— А мы уж и не надеялись… — говорят они. — Совсем не приходишь…
Я прихожу, прихожу, не волнуйтесь. И перед тем как насовсем уйти отсюда, покинуть родную Округу, я тоже приду.
Батюшка, знаете… Я вам хочу сказать… Но не скажу, чтобы не расстраивать. Чтобы вас лишний раз не мучить, у вас и без меня мучителей хватает, чтобы вы не мучились…
Это я вам тоже вот так вот,
Не расстраивайтесь, пожалуйста, но у меня есть план спасения леса…
Чтобы никто уже больше на него не зарился, не посягал. Чтобы шарахались.
Человек знакомится с девушками на остановке у магазина, спрашивает имена, просит даже предъявить паспорт.

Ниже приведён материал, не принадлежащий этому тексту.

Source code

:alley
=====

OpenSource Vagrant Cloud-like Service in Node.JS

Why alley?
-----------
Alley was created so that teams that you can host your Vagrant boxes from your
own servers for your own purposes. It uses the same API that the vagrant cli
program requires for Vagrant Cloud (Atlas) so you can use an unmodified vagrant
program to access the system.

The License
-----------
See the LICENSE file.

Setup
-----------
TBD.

А то вдруг не то имя, какое ему надо, неподходящее? Девушки доверчивые, глупые, показывают паспорта, думают, здесь так положено, такие места, крутые дачи…
Какие хорошие имена — Вера, Надежда, Лю… София интересует человека меньше. Вот Надежда… Приехала наняться в няни или в горничные, или в поварихи. Как вот тут пройти-то, мне адрес дали, а я и не пойму ничего, мне на дачи надо, я по рекомендации.
Я провожу вас, Надя, подвезу. Я местный. Знаю все тропинки. Я здесь вырос.
Пойдемте, Надя, в бывший лес. Туда уже не пройти, поэтому пойдемте в лес нынешний, который теперь наш, окраина леса, задворки, помойка, то, что мы и лесом-то раньше не считали, мшистый сумрак ельника, где старые корни подставляют подножки. Помойка стала лесом, нашим единственным лесом. Пойдемте же в лес, Надя…
Человек в лесу убивает Надежду. Так надо. Убить Надежду самому, чтобы ее не было, не дожидаясь, пока другие приложат руки к ее уничтожению. Без Надежды жить лучше, поверьте. А то потом очень жалко, когда она умирает. От обмана. Обманутая Надежда. И человек убивает Надежду в темном, полумертвом, помоечном лесу и очень ее жалеет. А она смотрит на убийцу доверчиво и хлопает глазами, глупая, нелепая, робкая и живучая, сволочь… Настоящая Надежда.
И после этого случая в лесу никто сюда не полезет. Ну как это, какие дачи тут, в мрачных елках, где случилось такое… Такое… Маньяки!
Чудак-маньяк, охотник за надеждами.
Ритуальный убийца.
А с чего это он? Почему вдруг? Как дошел до такой жизни? Расскажите нам его жизненный путь, с самого детства, ну-ка…
Да какая вам разница? Важен результат, а не процесс.
«Сказала мать — бывает все, сынок».
В общем, всякое там «то да се»…
Вот, батюшка. Извините. Не расстраивайтесь. Это мои личные сложности, издержки богатой фантазии.
Жить, ни на что не надеясь, отучить себя надеяться — стремление…
Так лучше.
А то иногда тяжеловато.
Нет, ну хороший же план, а? Ну кто, скажите, какой дурак полезет сюда строить дачи? Какие, на фиг, дачи в этом лесу, омраченном серийными убийствами?
И лес останется нам, хвойный спуск вниз, заячья капуста и всех сортов поганки, впереди брезжит поляна, до лесной речки рукой подать, а слева — заболоченная низина, черные стволы, всегда сырая тропа…
Под старой елкой, где много хвои и ландыши, тоже хорошо похоронить Дашеньку.
Или не Дашеньку?
Копаем ямку.
Никто не мешает.
Вынимаем…
Едва слышно журчит ручей, пищит комар, где-то пилят электропилой, где-то музыка, всюду люди живут свои жизни, какой длинный, какой долгий день — с утра просыпаешься от счастья, что приедет мама, а вечером ищешь в вытоптанном лесу подходящее для захоронения незнакомого черепа место и думаешь — надо бы принять что-нибудь от сердца…
Какой долгий день, полный генеральных прогонов, отпеваний и крестин, комсомольских собраний, поездов дальнего следования, перелетов через океан и обратно, грибных дождей и первых снегов, ночных телефонных звонков, пустых и колышащихся полей, прокуренных репетиций, поездок к морю, ежиков, монахов и космонавтов, черных букв на белых листочках, завязок, развязок и кульминаций…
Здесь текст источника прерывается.